Jeśli masz jakieś uwagi do mojego toku myślenia - cóż,nie ukrywam że nie bardzo chce mi się ten wątek ciągnąć po raz wtóry, ale skoro wywołałem wilka z lasu i masz taką potrzebę to proszę bardzo. Prośba tylko o zmianę tonu z kpiarskiego na merytoryczny i o odrobienie zadania domowego - ja swoje odrobiłem i nie napisałem tego co mi się wydawało bo chciałem dowalic Kubicy, tylko znalazłem wiele mocnych poszlak wskazujących na to,że to nie jest takie proste jak zostało przedstawione. Nie zwykłem wyjeżdżać z tezami, z których mocnej kontrowesyjności zdaję sobie sprawę bez odpowiedniego zapoznania się z faktami i stwierdzenia pewnych niespójności. Pewnie, że nigdy nie wiem na 100% czy tak właśnie było, ale dlatego też nigdzie nie napisałem że każdy odmienny pogląd na tę sprawę jest bez sensu, jednocześnie zarzucając swojemu adwersarzowi ze lubi się czuć jak autorytet. Pozwól zresztą że i dotej kwestii się odniosę - daruj sobie psychoanalizy na odległość, nie dosć że nie jesteś w stanie wiedzieć takich rzeczy, a ja nie zamierzam udowadniać ze nie jestem wielbłądem to zwyczajnie pokazujesz, że w bardzo uproszczony sposób wyciagasz wszelkie wnoski, a ja nie lubie i nie bede prowadził polemiki w taki sposób.
Domson napisał(a):Insynuowanie w konktekście Roberta, ze mogl walnac scieme ze to blad pilota jest zwykłą głupota. Kto jak kto, ale on potrafi przyznac sie do bledu.
Kanary, Azory. Powiedział jasno, mój błąd i moja wina.
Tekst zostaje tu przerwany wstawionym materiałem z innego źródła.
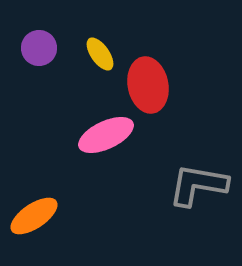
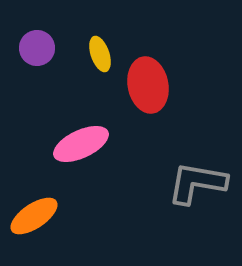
purple circle: moved 2 px left
yellow ellipse: rotated 16 degrees clockwise
pink ellipse: moved 25 px left, 9 px down
gray L-shape: moved 1 px left, 2 px up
W sobotę rano na Azorach zamiast wymyslac historie, ze czysci trase, ze traci na tym niewiarygodnie duzo czasu jak samiwieciekto, to powiedział wprost nie czuł jakoś rewelacyjnie fury z rana, nie pojechał super szybko bo nie miał zaufanego opisu i już. Kto jak kto , ale ten gość sciemy nie wali tylko mówi jak jest.
Wyjaśnię jeszcze raz, mam nadzieję,że tym razem po raz ostatni - nie zarzucam nikomu ściemy i wymówki, a już na pewno nie Kubicy. Błąd pilota jest poza wszelką dyskusją, myk polega na tym, że piloci to nie maszyny i pracują w ciężkich warunkach, więc na pewno mylą się często. Często są też błędy w notatkach, ale doświadczeni kierowcy potrafią sobie z takimi rzeczami radzić. Charakter tego konkretnego zakrętu daje mocno do myślenia, nie jest ani pod górkę, jest szeroko a w dodatku są ślady - jest więc mocno prawdopodobne, że mając doświadczenie można by było ogarnąć temat mimo błędu pilota. Nie jest to w żadnym wypadku zarzut z mojej strony, ponieważ Kubica nie ma prawa posadać odpowiedniego doswiadczenia i pojawiające się w wyniku tego błędy są rzeczą naturalną. Tak jak naturalne jest to, że nie poradził sobie na Azorach we mgle. Jest to wyłącznie krytyka sposobu myślenia, że Kubica jest boski, zaraz utrze nosa Ogierowi, a wszystkie dotychczasowe niepowodzenia to zawsze złosliwość losu. Teraz oczywiście już prawie nikt tak nie myśli, ale kwartał temu to zostałem nieźle zjebany przez kilku takich hurraoptymistów. Niestety, nikt, niezależnie od talentu nie zostaje mistrzem rajdowym z dnia na dzień i trzeba się z tą myślą oswoić i wykazać wyrozumiałość.